Scan the records below for the line with "left knee: (125, 225)" and the line with "right hip: (183, 337)". Repeat those two lines and every line between them exactly, and nothing else.
[[ Extracted material, beginning ]]
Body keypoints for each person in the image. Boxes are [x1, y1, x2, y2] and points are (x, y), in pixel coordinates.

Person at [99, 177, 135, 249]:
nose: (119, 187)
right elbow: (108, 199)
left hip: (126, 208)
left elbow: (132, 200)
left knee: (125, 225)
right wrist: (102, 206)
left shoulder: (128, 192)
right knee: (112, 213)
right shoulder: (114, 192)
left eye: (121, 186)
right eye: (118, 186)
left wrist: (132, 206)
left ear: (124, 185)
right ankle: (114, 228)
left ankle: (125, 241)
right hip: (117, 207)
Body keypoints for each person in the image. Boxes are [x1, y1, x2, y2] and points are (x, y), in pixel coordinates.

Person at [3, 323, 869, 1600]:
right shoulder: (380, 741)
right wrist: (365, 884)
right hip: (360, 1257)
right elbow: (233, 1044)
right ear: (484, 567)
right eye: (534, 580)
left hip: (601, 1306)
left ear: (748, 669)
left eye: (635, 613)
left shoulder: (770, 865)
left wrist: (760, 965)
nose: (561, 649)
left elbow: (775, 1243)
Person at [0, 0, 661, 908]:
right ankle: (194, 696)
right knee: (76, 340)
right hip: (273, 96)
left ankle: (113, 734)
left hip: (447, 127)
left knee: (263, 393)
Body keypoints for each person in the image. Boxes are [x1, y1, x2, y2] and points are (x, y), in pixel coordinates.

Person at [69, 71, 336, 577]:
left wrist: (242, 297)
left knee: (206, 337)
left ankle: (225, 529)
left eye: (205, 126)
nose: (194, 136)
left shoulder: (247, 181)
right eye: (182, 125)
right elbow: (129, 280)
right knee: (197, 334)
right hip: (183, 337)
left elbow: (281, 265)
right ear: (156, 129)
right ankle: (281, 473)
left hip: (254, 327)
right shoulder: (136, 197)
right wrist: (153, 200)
[[ Extracted material, end ]]
Written solution:
left knee: (125, 225)
right wrist: (102, 206)
left shoulder: (128, 192)
right knee: (112, 213)
right shoulder: (114, 192)
left eye: (121, 186)
right eye: (118, 186)
left wrist: (132, 206)
left ear: (124, 185)
right ankle: (114, 228)
left ankle: (125, 241)
right hip: (117, 207)
Body keypoints for each person in the image. Boxes are [x1, y1, x2, y2] and points are (x, y), in pixel coordinates.

Person at [3, 323, 869, 1600]:
right shoulder: (380, 741)
right wrist: (365, 884)
right hip: (360, 1257)
right elbow: (233, 1044)
right ear: (484, 567)
right eye: (534, 580)
left hip: (601, 1306)
left ear: (748, 669)
left eye: (635, 613)
left shoulder: (770, 865)
left wrist: (760, 965)
nose: (561, 649)
left elbow: (775, 1243)
Person at [0, 0, 661, 908]:
right ankle: (194, 696)
right knee: (76, 340)
right hip: (273, 96)
left ankle: (113, 734)
left hip: (447, 127)
left knee: (263, 393)
Body keypoints for each person in the image. Boxes are [x1, y1, x2, y2] and points are (x, y), in pixel coordinates.

Person at [69, 71, 336, 577]:
left wrist: (242, 297)
left knee: (206, 337)
left ankle: (225, 529)
left eye: (205, 126)
nose: (194, 136)
left shoulder: (247, 181)
right eye: (182, 125)
right elbow: (129, 280)
right knee: (197, 334)
right hip: (183, 337)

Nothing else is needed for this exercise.